Work instruction ->
Leaving out every picture, quote the data below exactly as it appears.
_____
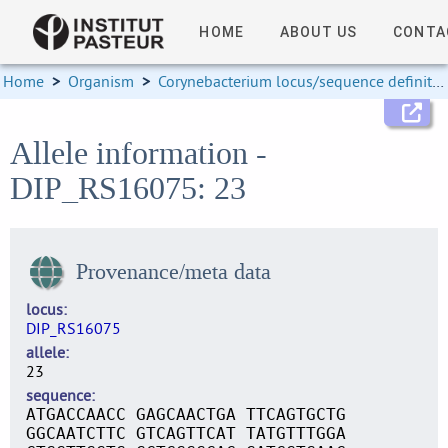
HOME
ABOUT US
CONTA
Home
>
Organism
>
Corynebacterium locus/sequence definitions
Allele information -
DIP_RS16075: 23
Provenance/meta data
locus
DIP_RS16075
allele
23
sequence
ATGACCAACC GAGCAACTGA TTCAGTGCTG
GGCAATCTTC GTCAGTTCAT TATGTTTGGA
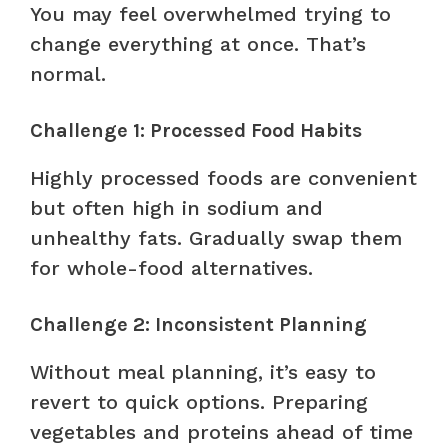
You may feel overwhelmed trying to
change everything at once. That’s
normal.
Challenge 1: Processed Food Habits
Highly processed foods are convenient
but often high in sodium and
unhealthy fats. Gradually swap them
for whole-food alternatives.
Challenge 2: Inconsistent Planning
Without meal planning, it’s easy to
revert to quick options. Preparing
vegetables and proteins ahead of time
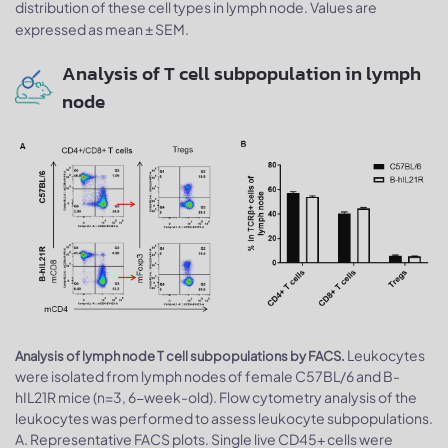
distribution of these cell types in lymph node. Values are
expressed as mean ± SEM.
Analysis of T cell subpopulation in lymph
node
Leukocytes
Analysis of lymph node T cell subpopulations by FACS.
were isolated from lymph nodes of female C57BL/6 and B-
hIL21R mice (n=3, 6-week-old). Flow cytometry analysis of the
leukocytes was performed to assess leukocyte subpopulations.
A. Representative FACS plots. Single live CD45+ cells were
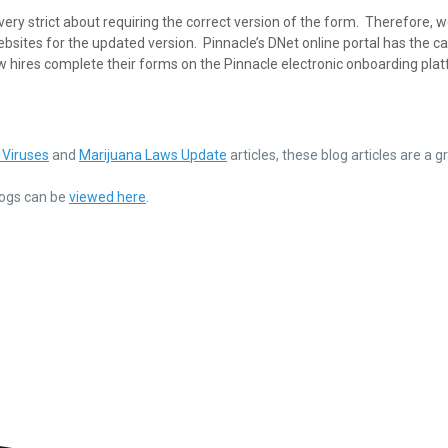
ry strict about requiring the correct version of the form. Therefore, 
ebsites for the updated version. Pinnacle’s DNet online portal has the ca
w hires complete their forms on the Pinnacle electronic onboarding pla
 Viruses
and
Marijuana Laws Update
articles, these blog articles are a g
Blogs can be
viewed here
.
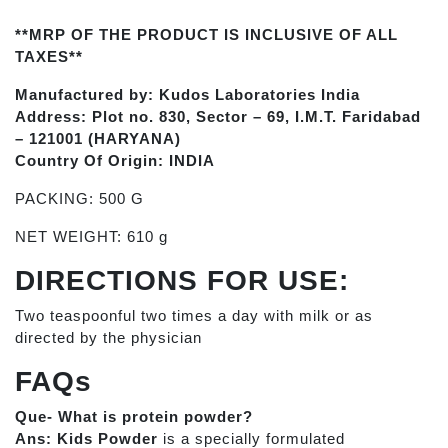
**MRP OF THE PRODUCT IS INCLUSIVE OF ALL
TAXES**
Manufactured by: Kudos Laboratories India
Address: Plot no. 830, Sector – 69, I.M.T. Faridabad
– 121001 (HARYANA)
Country Of Origin: INDIA
PACKING: 500 G
NET WEIGHT: 610 g
DIRECTIONS FOR USE:
Two teaspoonful two times a day with milk or as
directed by the physician
FAQs
Que- What is protein powder?
Ans:
Kids Powder
is a specially formulated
_____
Task solution ->
HOME
ABOUT US
CONTA
Home
>
Organism
>
Corynebacterium locus/sequence definitions
Allele information -
DIP_RS16075: 23
Provenance/meta data
locus
DIP_RS16075
allele
23
sequence
ATGACCAACC GAGCAACTGA TTCAGTGCTG
GGCAATCTTC GTCAGTTCAT TATGTTTGGA
You may feel overwhelmed trying to
change everything at once. That’s
normal.
Challenge 1: Processed Food Habits
Highly processed foods are convenient
but often high in sodium and
unhealthy fats. Gradually swap them
for whole-food alternatives.
Challenge 2: Inconsistent Planning
Without meal planning, it’s easy to
revert to quick options. Preparing
vegetables and proteins ahead of time
distribution of these cell types in lymph node. Values are
expressed as mean ± SEM.
Analysis of T cell subpopulation in lymph
node
Leukocytes
Analysis of lymph node T cell subpopulations by FACS.
were isolated from lymph nodes of female C57BL/6 and B-
hIL21R mice (n=3, 6-week-old). Flow cytometry analysis of the
leukocytes was performed to assess leukocyte subpopulations.
A. Representative FACS plots. Single live CD45+ cells were
ry strict about requiring the correct version of the form. Therefore, 
ebsites for the updated version. Pinnacle’s DNet online portal has the ca
w hires complete their forms on the Pinnacle electronic onboarding pla
 Viruses
and
Marijuana Laws Update
articles, these blog articles are a g
Blogs can be
viewed here
.
**MRP OF THE PRODUCT IS INCLUSIVE OF ALL
TAXES**
Manufactured by: Kudos Laboratories India
Address: Plot no. 830, Sector – 69, I.M.T. Faridabad
– 121001 (HARYANA)
Country Of Origin: INDIA
PACKING: 500 G
NET WEIGHT: 610 g
DIRECTIONS FOR USE:
Two teaspoonful two times a day with milk or as
directed by the physician
FAQs
Que- What is protein powder?
Ans:
Kids Powder
is a specially formulated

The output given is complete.